Several weeks ago, SSB held a public hearing regarding the order of selection. Here are comments that I made at the hearing on behalf of the National Federation of the Blind of Minnesota:
“The National Federation of the Blind of Minnesota, with hundreds of members and with chapters in every large community around the state, has worked very hard, for many decades, to protect and to improve rehabilitation services for blind people of all ages here in Minnesota. We therefore have a great deal of concern, not only about the pending lack of access to rehabilitation services for people who need them to be able to get on with their lives, but also about the long-term ability of this agency to provide the full spectrum of services that have been put into place over time and are needed by people of all ages.
“As you look toward solutions to open up categories of service and to put in place a sustainable plan for the future, here are a few important things to consider:
“First, look inside the agency for ways to make cuts that will have less of a direct impact on blind people. Don't jump immediately to cutting back on direct services to blind people. Those front-line services should be the last place to look to find money savings, not the first.

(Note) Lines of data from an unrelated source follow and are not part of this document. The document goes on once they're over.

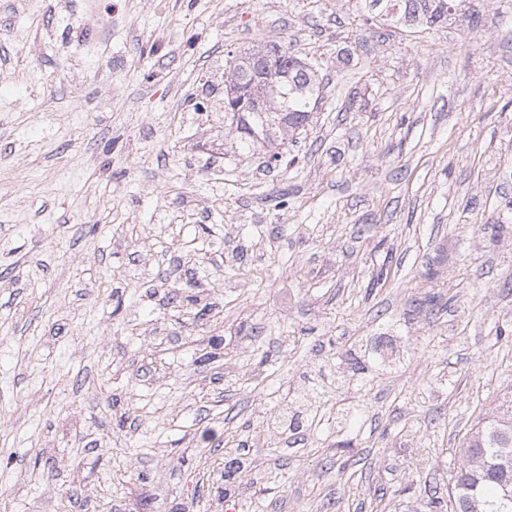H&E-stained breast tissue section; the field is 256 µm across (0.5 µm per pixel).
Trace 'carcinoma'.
Here are the masks:
<instances>
[{"instance_id": "cac0c4a2", "label": "carcinoma", "mask_w": 512, "mask_h": 512, "mask_svg": "<svg viewBox=\"0 0 512 512\" xmlns=\"http://www.w3.org/2000/svg\"><path fill=\"white\" fill-rule=\"evenodd\" d=\"M369 17L394 25L432 29L448 24L462 0H363ZM274 51L272 68L261 79L255 57ZM224 91V125L241 149L267 150V164L280 161L286 139L297 142L321 100L322 62H305L291 49L258 44L231 57ZM367 366L349 353L338 367L336 388ZM464 461L448 492L450 512H512V414L489 416L465 440Z\"/></svg>"}]
</instances>
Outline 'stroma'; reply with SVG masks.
I'll use <instances>...</instances> for the list:
<instances>
[{"instance_id":"35a3bbf8","label":"stroma","mask_w":512,"mask_h":512,"mask_svg":"<svg viewBox=\"0 0 512 512\" xmlns=\"http://www.w3.org/2000/svg\"><path fill=\"white\" fill-rule=\"evenodd\" d=\"M495 8L421 30L361 0H0V512L447 507L512 400ZM259 43L324 62L275 167L201 100ZM382 338L400 358L280 444L282 392Z\"/></svg>"}]
</instances>
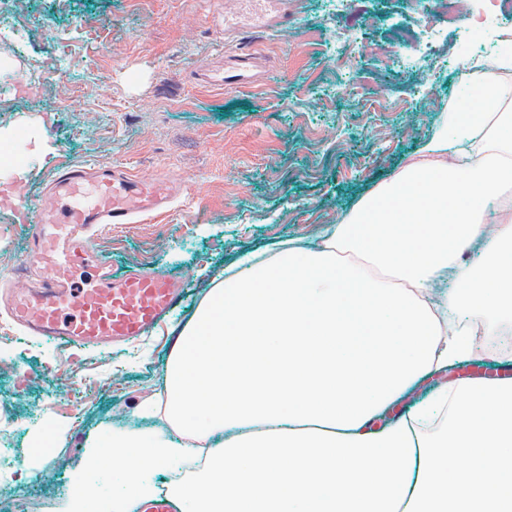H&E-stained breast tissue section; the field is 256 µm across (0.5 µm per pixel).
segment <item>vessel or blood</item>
I'll list each match as a JSON object with an SVG mask.
<instances>
[{
    "mask_svg": "<svg viewBox=\"0 0 512 512\" xmlns=\"http://www.w3.org/2000/svg\"><path fill=\"white\" fill-rule=\"evenodd\" d=\"M175 197L170 182L120 169L77 164L58 172L38 211L23 213L33 225L26 249L37 279L8 287L9 318L27 335L87 350L149 335L178 306L185 281L160 268L113 276L95 242L105 228L165 212ZM90 267L95 277H85Z\"/></svg>",
    "mask_w": 512,
    "mask_h": 512,
    "instance_id": "b4317fda",
    "label": "vessel or blood"
}]
</instances>
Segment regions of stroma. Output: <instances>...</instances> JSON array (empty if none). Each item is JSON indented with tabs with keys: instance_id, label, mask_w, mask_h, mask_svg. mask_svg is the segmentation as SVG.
<instances>
[{
	"instance_id": "stroma-1",
	"label": "stroma",
	"mask_w": 512,
	"mask_h": 512,
	"mask_svg": "<svg viewBox=\"0 0 512 512\" xmlns=\"http://www.w3.org/2000/svg\"><path fill=\"white\" fill-rule=\"evenodd\" d=\"M279 28L255 0H20L0 19V279L26 263L31 227L13 212L54 172L92 163L164 178L165 218L118 224L96 242L119 276L159 266L189 290L245 252L309 240L426 143L465 95L467 25L407 0H295ZM351 60L336 69V38ZM438 39L437 52L426 49ZM233 40L261 64L225 91L198 73ZM393 47L391 59L379 48ZM53 60L44 84L28 76ZM26 158L14 169L11 154ZM173 345L166 330L101 351L22 334L0 315V512H60L88 439L145 426Z\"/></svg>"
}]
</instances>
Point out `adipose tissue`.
Instances as JSON below:
<instances>
[{"mask_svg":"<svg viewBox=\"0 0 512 512\" xmlns=\"http://www.w3.org/2000/svg\"><path fill=\"white\" fill-rule=\"evenodd\" d=\"M475 93L440 133L310 242L213 276L179 327L168 430L88 444L64 512L110 468L111 512L156 472L181 512H512V379L413 392L512 334V58H467Z\"/></svg>","mask_w":512,"mask_h":512,"instance_id":"adipose-tissue-1","label":"adipose tissue"}]
</instances>
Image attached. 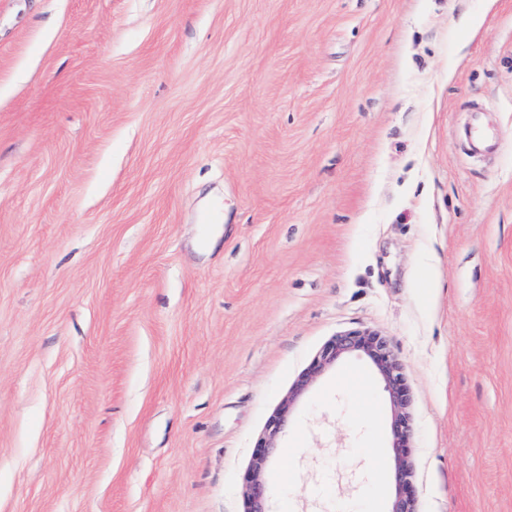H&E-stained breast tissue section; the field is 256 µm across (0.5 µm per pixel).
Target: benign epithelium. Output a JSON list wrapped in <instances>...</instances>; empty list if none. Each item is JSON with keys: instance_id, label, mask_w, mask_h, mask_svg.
<instances>
[{"instance_id": "benign-epithelium-1", "label": "benign epithelium", "mask_w": 512, "mask_h": 512, "mask_svg": "<svg viewBox=\"0 0 512 512\" xmlns=\"http://www.w3.org/2000/svg\"><path fill=\"white\" fill-rule=\"evenodd\" d=\"M350 353L363 356L377 369L383 378L392 405L390 432L395 461V490L388 512H418L409 462L412 428L408 413L406 379L401 364L394 357L385 338L367 329L351 330L334 336L322 346L303 372L294 394H299L318 375ZM291 403L292 399L285 400L269 418L265 432L253 450L250 465L244 476L249 504L247 512H267L264 475L268 458L285 425Z\"/></svg>"}]
</instances>
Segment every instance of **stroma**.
Masks as SVG:
<instances>
[{"label":"stroma","mask_w":512,"mask_h":512,"mask_svg":"<svg viewBox=\"0 0 512 512\" xmlns=\"http://www.w3.org/2000/svg\"><path fill=\"white\" fill-rule=\"evenodd\" d=\"M354 329L419 512H512V0H0V512H246ZM390 420L326 369L268 512H388ZM350 353H358L377 369L392 405L390 432L395 461V490L388 512H418L409 462L412 428L407 411L409 397L406 379L401 364L394 357L385 338L367 329L351 330L334 336L322 346L303 372L293 396L298 395L318 375ZM292 396L288 395L277 411L269 418L263 436L258 440L250 465L244 476L246 498L249 504L247 512H268L265 508L266 484L265 471L274 443L283 429L290 411Z\"/></svg>","instance_id":"obj_1"}]
</instances>
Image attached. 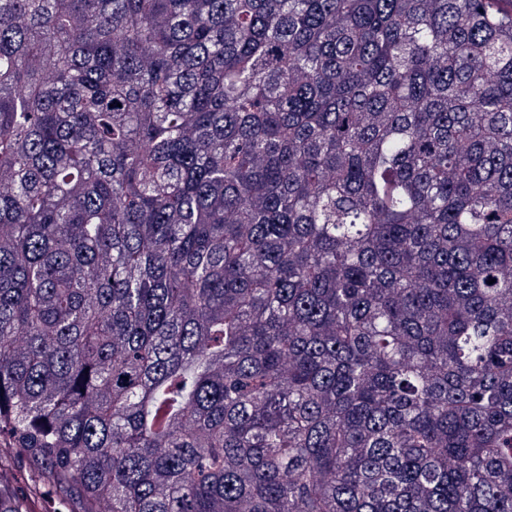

“Second, one thing that blind people throughout this state have long agreed on is the importance of the separateness of this agency from general VR, statutorily and otherwise. We've seen all too painfully what happens when administrators have tried to "find efficiencies" by somehow linking SSB more closely with the general VR agency. When that happens, blind people are the ones who lose out. The costs and the types of services needed to deal with blindness are very different. To try to make them fit together with general vocational rehabilitation does not work well for anyone.
“Thirdly and closely related, please keep this agency particularly focused on the unique services related to blindness that are not needed by others or available anywhere else. Other segments of society do not need braille, cane travel, screen readers to access technology, and a host of other nonvisual alternative techniques that make it possible for us to live independent lives. Please do not cut down on our ability to be trained in these blindness specific skills and techniques and or on the availability of resources that simply cannot be obtained elsewhere.
“Fourth, before considering redirecting dollars away from other state-funded blindness programs to fill in the shortfall in vocational rehabilitation, look at the spending within the VR program itself to be sure that the dollars there are used to best purpose. Services to blind seniors, for example, are already absolutely scant, and the needs are ever increasing. As mentioned earlier, a lot of work has been done for a long time to build an infrastructure in this state. Although it has certainly not been perfect, it should not be chipped away in the quest for short-term answers.
“Thank you and we look forward to being involved in helping to find solutions.”